The basic idea became quit simple: find all the connected lines to an origin point using turf.booleanPointOnLine() and then use these resulting lines to seed the network trace. By iterating over this method the tool could return the entire network.

function getIntersectingLines(point, lines) {
var point = point;
var network = {
type: "FeatureCollection",
features: []
};
lines.features.map(function(f) {
if (turf.booleanPointOnLine(point, f)) {
network.features.push(f)
}
});

return network
}

In the first iteration I focused solely on identifying all the intersecting lines of the origin point to test the turf.booleanPointOnLine() method. I ran into some issues with the points and lines not being coincident, possibly due to rounding of extremely long decimal places. I decided to borrow the method used by the geojson-equality package and limit the coordinate check to six decimals using .toFixed(6). The coordinates could also be trimmed before adding them to the browser using QGIS, in NodeJS using geojson-precision, or with the command-line mapshaper tool.

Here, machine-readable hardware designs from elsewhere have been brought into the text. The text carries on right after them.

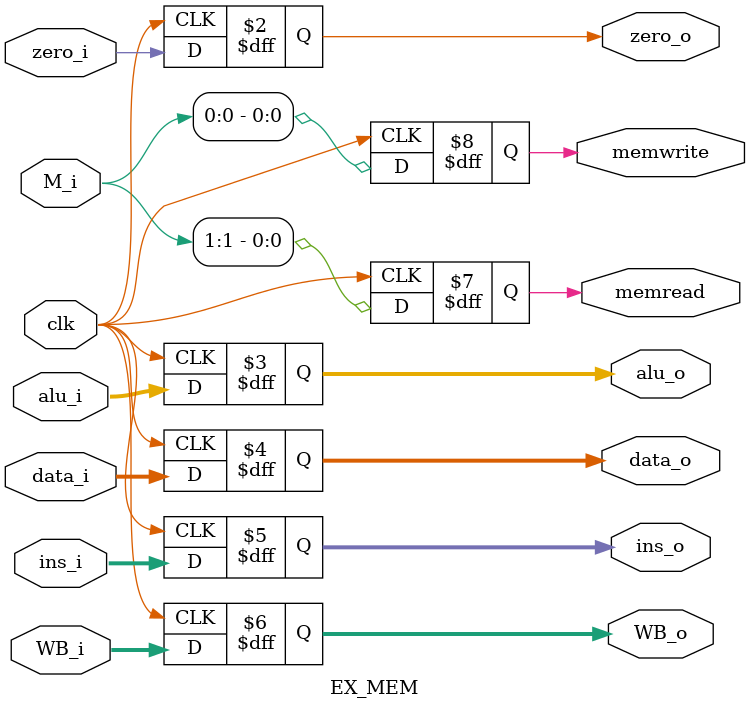
<source format=v>
`timescale 1ns / 1ps

module EX_MEM(
    input       clk,
    input [1:0] WB_i,
    input [1:0]    M_i,
	 input		 zero_i,
    input [31:0] alu_i,
	 input [31:0] data_i,
	 input [4:0] ins_i,
	 output reg 		 zero_o,
	 output reg [31:0] alu_o,
	 output reg [31:0] data_o,
	 output reg [4:0] ins_o,
	 output  reg [1:0]  WB_o,
    output reg      memread,
    output reg      memwrite
    );

always @(posedge clk) begin
    memread=M_i[1];
    memwrite=M_i[0];
    WB_o=WB_i;
	 zero_o=zero_i;
	 alu_o=alu_i;
	 data_o=data_i;
	 ins_o=ins_i;
	 
end

endmodule

</source>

This method worked well, however it only returns the first set of intersecting lines, and it returns the lines in both directions. In the production version, to achieve the desired upstream or downstream network trace the tool simply uses either the first or last coordinate pair of the intersecting lines. The result can be found below. In this example the tool only uses the upstream trace, however in production the tool is deployed as a Mapbox GL JS plugin and has a toggle to switch between upstream and downstream traces. Running this tool on the entire utility network can take some time, up five seconds on a PC. Moving the most of the computation to a worker thread alleviated some of the issues associated with the UI-blocking JavaScript process.